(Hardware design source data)
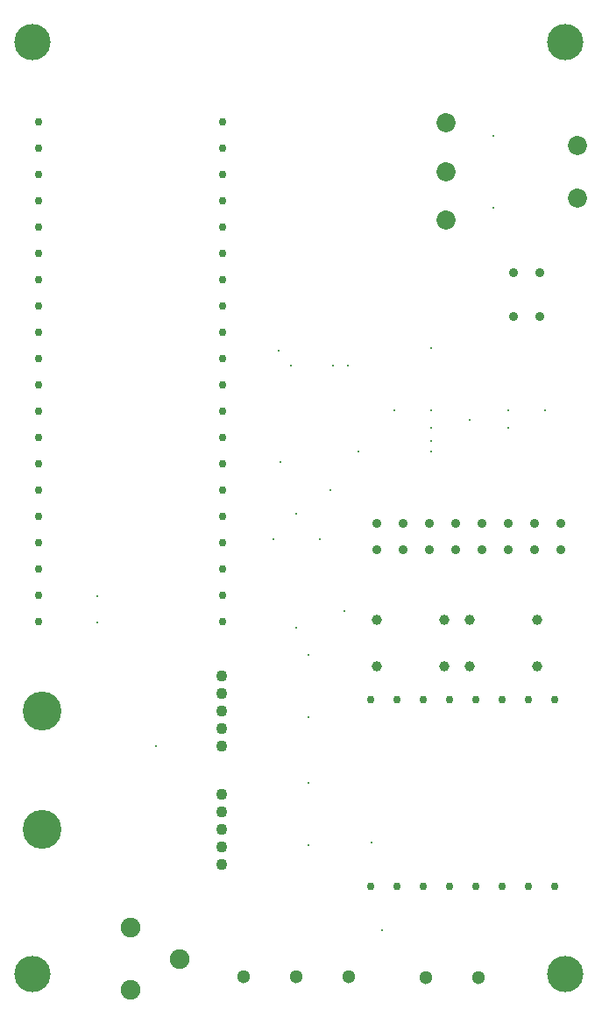
<source format=gbr>
%TF.GenerationSoftware,Altium Limited,Altium Designer,25.2.1 (25)*%
G04 Layer_Color=0*
%FSLAX43Y43*%
%MOMM*%
%TF.SameCoordinates,F457C3C9-6880-4064-B818-50B76E06CF19*%
%TF.FilePolarity,Positive*%
%TF.FileFunction,Plated,1,4,PTH,Drill*%
%TF.Part,Single*%
G01*
G75*
%TA.AperFunction,ComponentDrill*%
%ADD64C,1.300*%
%ADD65C,3.750*%
%ADD66C,1.100*%
%ADD67C,0.900*%
%ADD68C,0.900*%
%ADD69C,1.900*%
%ADD70C,0.762*%
%ADD71C,3.500*%
%ADD72C,0.762*%
%ADD73C,1.000*%
%ADD74C,1.850*%
%ADD75C,3.500*%
%TA.AperFunction,ViaDrill,NotFilled*%
%ADD76C,0.300*%
D64*
X47580Y4200D02*
D03*
X42500D02*
D03*
X24920Y4300D02*
D03*
X30000D02*
D03*
X35080D02*
D03*
D65*
X5438Y18500D02*
D03*
Y29900D02*
D03*
D66*
X22812Y15100D02*
D03*
Y16800D02*
D03*
Y20200D02*
D03*
Y21900D02*
D03*
Y18500D02*
D03*
Y26500D02*
D03*
Y28200D02*
D03*
Y31600D02*
D03*
Y33300D02*
D03*
Y29900D02*
D03*
D67*
X52990Y45500D02*
D03*
X55530D02*
D03*
X47910Y45500D02*
D03*
X50450D02*
D03*
X42830D02*
D03*
X45370D02*
D03*
X37750D02*
D03*
X40290D02*
D03*
D68*
X47910Y48040D02*
D03*
X45370Y48040D02*
D03*
X42830Y48040D02*
D03*
X40290D02*
D03*
X37750D02*
D03*
X50450Y48040D02*
D03*
X55530D02*
D03*
X52990D02*
D03*
X51000Y68000D02*
D03*
X53540D02*
D03*
Y72250D02*
D03*
X51000D02*
D03*
D69*
X14000Y3000D02*
D03*
Y9000D02*
D03*
X18700Y6000D02*
D03*
D70*
X37220Y30980D02*
D03*
X39760D02*
D03*
X42300D02*
D03*
X44840D02*
D03*
X47380D02*
D03*
X49920D02*
D03*
X52460D02*
D03*
X55000D02*
D03*
X37220Y13000D02*
D03*
X39760D02*
D03*
X42300D02*
D03*
X44840D02*
D03*
X47380D02*
D03*
X49920D02*
D03*
X52460D02*
D03*
X55000D02*
D03*
D71*
X4500Y94500D02*
D03*
D72*
X22890Y38590D02*
D03*
Y41130D02*
D03*
Y43670D02*
D03*
Y46210D02*
D03*
Y48750D02*
D03*
Y51290D02*
D03*
Y53830D02*
D03*
Y56370D02*
D03*
Y58910D02*
D03*
Y61450D02*
D03*
Y63990D02*
D03*
Y66530D02*
D03*
Y69070D02*
D03*
Y71610D02*
D03*
Y74150D02*
D03*
Y76690D02*
D03*
Y79230D02*
D03*
Y81770D02*
D03*
Y84310D02*
D03*
Y86850D02*
D03*
X5110D02*
D03*
Y84310D02*
D03*
Y81770D02*
D03*
Y79230D02*
D03*
Y76690D02*
D03*
Y74150D02*
D03*
Y71610D02*
D03*
Y69070D02*
D03*
Y66530D02*
D03*
Y63990D02*
D03*
Y61450D02*
D03*
Y58910D02*
D03*
Y56370D02*
D03*
Y53830D02*
D03*
Y51290D02*
D03*
Y48750D02*
D03*
Y46210D02*
D03*
Y43670D02*
D03*
Y41130D02*
D03*
Y38590D02*
D03*
D73*
X53250Y34250D02*
D03*
X46750D02*
D03*
X53250Y38750D02*
D03*
X46750D02*
D03*
X37750D02*
D03*
X44250D02*
D03*
X37750Y34250D02*
D03*
X44250D02*
D03*
D74*
X57200Y79460D02*
D03*
Y84540D02*
D03*
X44500Y77300D02*
D03*
Y82000D02*
D03*
Y86700D02*
D03*
D75*
X56000Y94500D02*
D03*
X4500Y4500D02*
D03*
X56000D02*
D03*
D76*
X49000Y85500D02*
D03*
Y78500D02*
D03*
X43000Y65000D02*
D03*
X31150Y29350D02*
D03*
Y35350D02*
D03*
Y16950D02*
D03*
Y22950D02*
D03*
X28250Y64750D02*
D03*
X35000Y63250D02*
D03*
X36000Y55000D02*
D03*
X30000Y49000D02*
D03*
X32250Y46500D02*
D03*
X27750D02*
D03*
X33250Y51250D02*
D03*
X33500Y63250D02*
D03*
X29500D02*
D03*
X28500Y54000D02*
D03*
X10750Y41000D02*
D03*
Y38500D02*
D03*
X38250Y8750D02*
D03*
X37250Y17250D02*
D03*
X46750Y58000D02*
D03*
X54000Y59000D02*
D03*
X39500D02*
D03*
X43000Y55000D02*
D03*
Y56000D02*
D03*
X50500Y59000D02*
D03*
X43000D02*
D03*
Y57250D02*
D03*
X50500D02*
D03*
X16438Y26500D02*
D03*
X30000Y38000D02*
D03*
X34650Y39600D02*
D03*
%TF.MD5,6457da604d2d4e7df8088cee2de8aad1*%
M02*

</source>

* **WORK REQUIRED**
Exactly as given, transcribe every line of the data, but not its images.

* **EXERCISE OUTPUT**
<source format=gbr>
%TF.GenerationSoftware,Altium Limited,Altium Designer,25.2.1 (25)*%
G04 Layer_Color=0*
%FSLAX43Y43*%
%MOMM*%
%TF.SameCoordinates,F457C3C9-6880-4064-B818-50B76E06CF19*%
%TF.FilePolarity,Positive*%
%TF.FileFunction,Plated,1,4,PTH,Drill*%
%TF.Part,Single*%
G01*
G75*
%TA.AperFunction,ComponentDrill*%
%ADD64C,1.300*%
%ADD65C,3.750*%
%ADD66C,1.100*%
%ADD67C,0.900*%
%ADD68C,0.900*%
%ADD69C,1.900*%
%ADD70C,0.762*%
%ADD71C,3.500*%
%ADD72C,0.762*%
%ADD73C,1.000*%
%ADD74C,1.850*%
%ADD75C,3.500*%
%TA.AperFunction,ViaDrill,NotFilled*%
%ADD76C,0.300*%
D64*
X47580Y4200D02*
D03*
X42500D02*
D03*
X24920Y4300D02*
D03*
X30000D02*
D03*
X35080D02*
D03*
D65*
X5438Y18500D02*
D03*
Y29900D02*
D03*
D66*
X22812Y15100D02*
D03*
Y16800D02*
D03*
Y20200D02*
D03*
Y21900D02*
D03*
Y18500D02*
D03*
Y26500D02*
D03*
Y28200D02*
D03*
Y31600D02*
D03*
Y33300D02*
D03*
Y29900D02*
D03*
D67*
X52990Y45500D02*
D03*
X55530D02*
D03*
X47910Y45500D02*
D03*
X50450D02*
D03*
X42830D02*
D03*
X45370D02*
D03*
X37750D02*
D03*
X40290D02*
D03*
D68*
X47910Y48040D02*
D03*
X45370Y48040D02*
D03*
X42830Y48040D02*
D03*
X40290D02*
D03*
X37750D02*
D03*
X50450Y48040D02*
D03*
X55530D02*
D03*
X52990D02*
D03*
X51000Y68000D02*
D03*
X53540D02*
D03*
Y72250D02*
D03*
X51000D02*
D03*
D69*
X14000Y3000D02*
D03*
Y9000D02*
D03*
X18700Y6000D02*
D03*
D70*
X37220Y30980D02*
D03*
X39760D02*
D03*
X42300D02*
D03*
X44840D02*
D03*
X47380D02*
D03*
X49920D02*
D03*
X52460D02*
D03*
X55000D02*
D03*
X37220Y13000D02*
D03*
X39760D02*
D03*
X42300D02*
D03*
X44840D02*
D03*
X47380D02*
D03*
X49920D02*
D03*
X52460D02*
D03*
X55000D02*
D03*
D71*
X4500Y94500D02*
D03*
D72*
X22890Y38590D02*
D03*
Y41130D02*
D03*
Y43670D02*
D03*
Y46210D02*
D03*
Y48750D02*
D03*
Y51290D02*
D03*
Y53830D02*
D03*
Y56370D02*
D03*
Y58910D02*
D03*
Y61450D02*
D03*
Y63990D02*
D03*
Y66530D02*
D03*
Y69070D02*
D03*
Y71610D02*
D03*
Y74150D02*
D03*
Y76690D02*
D03*
Y79230D02*
D03*
Y81770D02*
D03*
Y84310D02*
D03*
Y86850D02*
D03*
X5110D02*
D03*
Y84310D02*
D03*
Y81770D02*
D03*
Y79230D02*
D03*
Y76690D02*
D03*
Y74150D02*
D03*
Y71610D02*
D03*
Y69070D02*
D03*
Y66530D02*
D03*
Y63990D02*
D03*
Y61450D02*
D03*
Y58910D02*
D03*
Y56370D02*
D03*
Y53830D02*
D03*
Y51290D02*
D03*
Y48750D02*
D03*
Y46210D02*
D03*
Y43670D02*
D03*
Y41130D02*
D03*
Y38590D02*
D03*
D73*
X53250Y34250D02*
D03*
X46750D02*
D03*
X53250Y38750D02*
D03*
X46750D02*
D03*
X37750D02*
D03*
X44250D02*
D03*
X37750Y34250D02*
D03*
X44250D02*
D03*
D74*
X57200Y79460D02*
D03*
Y84540D02*
D03*
X44500Y77300D02*
D03*
Y82000D02*
D03*
Y86700D02*
D03*
D75*
X56000Y94500D02*
D03*
X4500Y4500D02*
D03*
X56000D02*
D03*
D76*
X49000Y85500D02*
D03*
Y78500D02*
D03*
X43000Y65000D02*
D03*
X31150Y29350D02*
D03*
Y35350D02*
D03*
Y16950D02*
D03*
Y22950D02*
D03*
X28250Y64750D02*
D03*
X35000Y63250D02*
D03*
X36000Y55000D02*
D03*
X30000Y49000D02*
D03*
X32250Y46500D02*
D03*
X27750D02*
D03*
X33250Y51250D02*
D03*
X33500Y63250D02*
D03*
X29500D02*
D03*
X28500Y54000D02*
D03*
X10750Y41000D02*
D03*
Y38500D02*
D03*
X38250Y8750D02*
D03*
X37250Y17250D02*
D03*
X46750Y58000D02*
D03*
X54000Y59000D02*
D03*
X39500D02*
D03*
X43000Y55000D02*
D03*
Y56000D02*
D03*
X50500Y59000D02*
D03*
X43000D02*
D03*
Y57250D02*
D03*
X50500D02*
D03*
X16438Y26500D02*
D03*
X30000Y38000D02*
D03*
X34650Y39600D02*
D03*
%TF.MD5,6457da604d2d4e7df8088cee2de8aad1*%
M02*

</source>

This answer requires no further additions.